In the liner notes of 1999's Music Bank box set collection, Jerry Cantrell said of the song:
Another attempt to reconcile the fact that my life and paths are tearing me apart from the person I love. All the things I write about her are a way for me to maybe speak to her, express things I could never express.

==Release and reception==
"Heaven Beside You" was released as a single on January 29, 1996. "Heaven Beside You" peaked at number 52 on the Billboard Hot 100 Airplay chart, making it Alice in Chains' second-highest charting single after "No Excuses". "Heaven Beside You" peaked at number three on the Billboard Mainstream Rock Tracks chart and at number six on the Billboard Modern Rock Tracks chart. "Heaven Beside You" reached the top 40 in the UK and is their highest-charting song in Australia.

The song was made a single of the week in Melody Maker by Everett True, who wrote that it was "blessed with sublime chromatic harmonies" and that "Alice in Chains rock." Allmusic's Steve Huey regarded the song "among the band's best work." Ned Raggett of Allmusic said that the song "continued in the vein of Jar of Flies with its lead acoustic riff and generally low-key presentation" and added that "Cantrell's electric work is some of his best, moving beyond the admittedly powerful blasts of feedback he was known for to find a new, textured approach that balanced volume with a richer, less oppressive feel."

==Music video==
The music video for "Heaven Beside You" was released in 1996 and was directed by Frank W. Ockenfels III. The video is available on the home video release Music Bank: The Videos.

==Live performances==
Alice in Chains performed an acoustic version of "Heaven Beside You" for its appearance on MTV Unplugged in 1996, and the song was included on the Unplugged live album and home video release.

==Appearances in other media==
The song was released as downloadable content for the Rock Band video game series on January 12, 2010.

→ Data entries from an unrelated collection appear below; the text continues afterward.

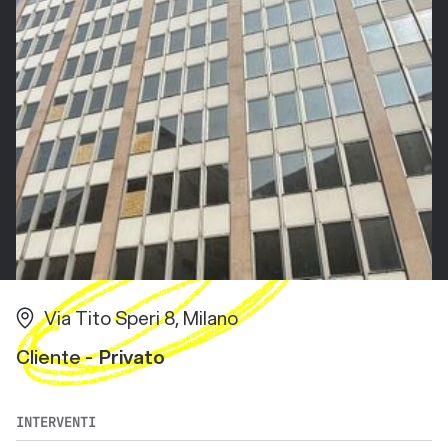
Via Tito Speri 8, Milano
Cliente -
Privato
INTERVENTI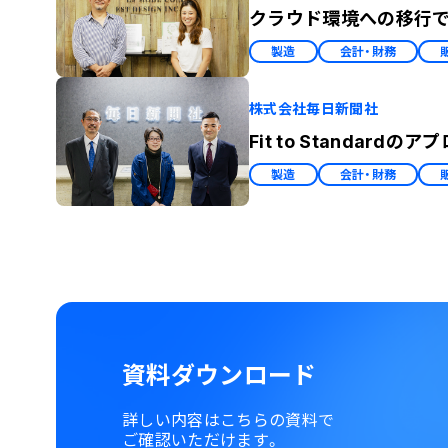
クラウド環境への移行
製造
会計・財務
株式会社毎日新聞社
Fit to Standa
製造
会計・財務
資料ダウンロード
詳しい内容はこちらの資料で
ご確認いただけます。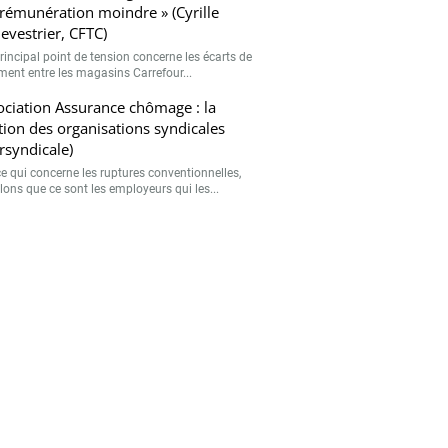
rémunération moindre » (Cyrille
evestrier, CFTC)
rincipal point de tension concerne les écarts de
ement entre les magasins Carrefour...
ciation Assurance chômage : la
tion des organisations syndicales
ersyndicale)
ce qui concerne les ruptures conventionnelles,
lons que ce sont les employeurs qui les...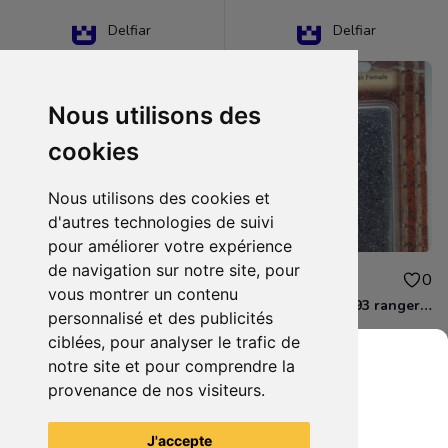
Delfiar
Delfiar
Nous utilisons des
cookies
Nous utilisons des cookies et
d'autres technologies de suivi
pour améliorer votre expérience
de navigation sur notre site, pour
15.00€
12.00€
0
0
vous montrer un contenu
D&D - 88286 paladin human male Miniature - Donjons Dragons
D&D - WOC 40093 ranger human female Miniature - Donjons Dragons
personnalisé et des publicités
ciblées, pour analyser le trafic de
notre site et pour comprendre la
provenance de nos visiteurs.
Grenier du Geek
Voir tous les articles du vendeur
J'accepte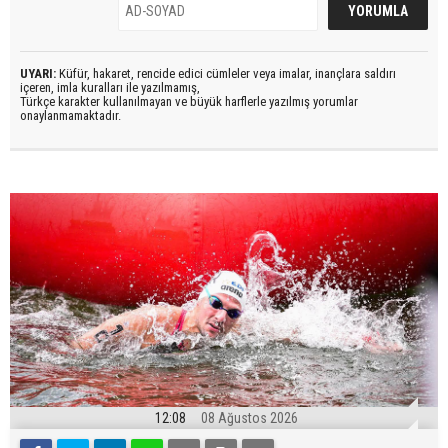
UYARI:
Küfür, hakaret, rencide edici cümleler veya imalar, inançlara saldırı
içeren, imla kuralları ile yazılmamış,
Türkçe karakter kullanılmayan ve büyük harflerle yazılmış yorumlar
onaylanmamaktadır.
12:08
08 Ağustos 2026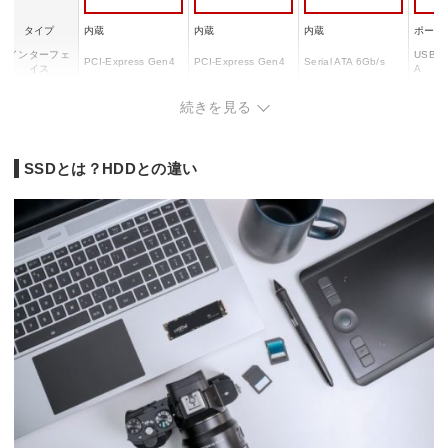
タイプ
内蔵
内蔵
内蔵
ポータ
インターフェ
USB3.
PCI-Express Gen4
PCI-Express Gen4
Serial ATA 6Gb/s
イス
A
読込速度
6600 MB/s
6800 MB/s
560 MB/s
600 M
続きを見る
書込速度
3500 MB/s
5800 MB/s
510 MB/s
500 M
SSDとは？HDDとの違い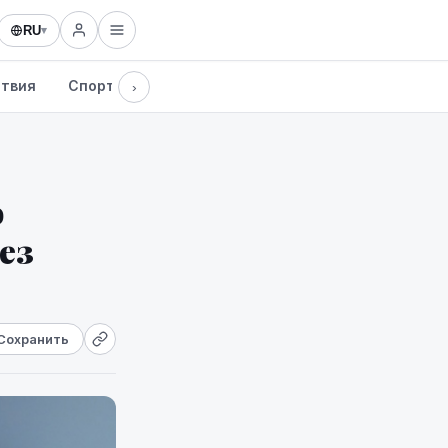
RU
▾
твия
Спорт
Здоровье
Культура
Технологии
›
о
ез
Сохранить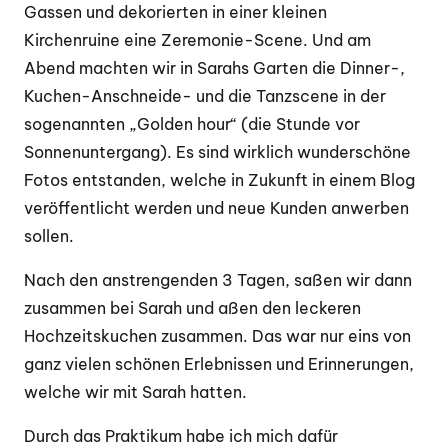
Gassen und dekorierten in einer kleinen
Kirchenruine eine Zeremonie-Scene. Und am
Abend machten wir in Sarahs Garten die Dinner-,
Kuchen-Anschneide- und die Tanzscene in der
sogenannten „Golden hour“ (die Stunde vor
Sonnenuntergang). Es sind wirklich wunderschöne
Fotos entstanden, welche in Zukunft in einem Blog
veröffentlicht werden und neue Kunden anwerben
sollen.
Nach den anstrengenden 3 Tagen, saßen wir dann
zusammen bei Sarah und aßen den leckeren
Hochzeitskuchen zusammen. Das war nur eins von
ganz vielen schönen Erlebnissen und Erinnerungen,
welche wir mit Sarah hatten.
Durch das Praktikum habe ich mich dafür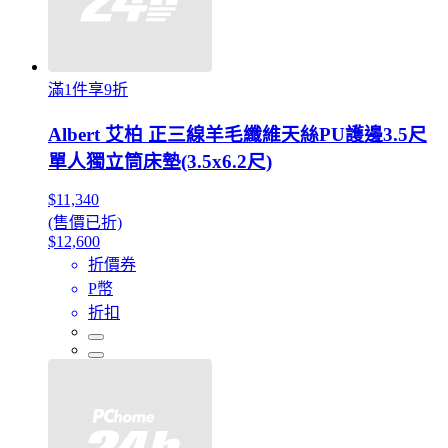
滿1件享9折
Albert 艾柏 正三線羊毛纖維天絲PU護邊3.5尺
單人獨立筒床墊(3.5x6.2尺)
$11,340
(售價已折)
$12,600
折價券
P幣
折扣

It was also released as downloadable content for Rocksmith 2014 on December 12, 2017.

==Track listing==

Version one
| No. | Title | Writer(s) | Length |
|---|---|---|---|
| 1. | "Heaven Beside You" | Jerry Cantrell; Mike Inez; | 5:27 |
| 2. | "Would?" (live) | Cantrell | 3:27 |
| 3. | "Rooster" (live) | Cantrell | 6:15 |
| 4. | "Junkhead" (live) | Cantrell; Layne Staley; | 5:09 |

Version two
| No. | Title | Writer(s) | Length |
|---|---|---|---|
| 1. | "Heaven Beside You" | Cantrell; Inez; | 5:27 |
| 2. | "Angry Chair" (live) | Staley | 4:24 |
| 3. | "Man in the Box" (live) | Cantrell; Staley; | 5:46 |
| 4. | "Love, Hate, Love" (live) | Cantrell; Staley; | 7:50 |

==Personnel==
- Jerry Cantrell – lead vocals, guitars
- Layne Staley – backing vocals
- Mike Inez – bass
- Sean Kinney – drums, percussion

==Chart positions==

| Chart (1996) | Peak position |
|---|---|
| Australia (ARIA) | 60 |
| Australia Hit Seekers (ARIA) | 2 |
| Canada Rock/Alternative (RPM) | 22 |
| European Hot 100 Singles (Music & Media) | 94 |
| UK Singles (OCC) | 35 |
| US Radio Songs (Billboard) | 52 |
| US Mainstream Rock (Billboard) | 3 |
| US Alternative Airplay (Billboard) | 6 |

==Certifications==

| Region | Certification | Certified units/sales |
| United States (RIAA) | Gold | 500,000^{‡} |
^{‡} Sales+streaming figures based on certification alone.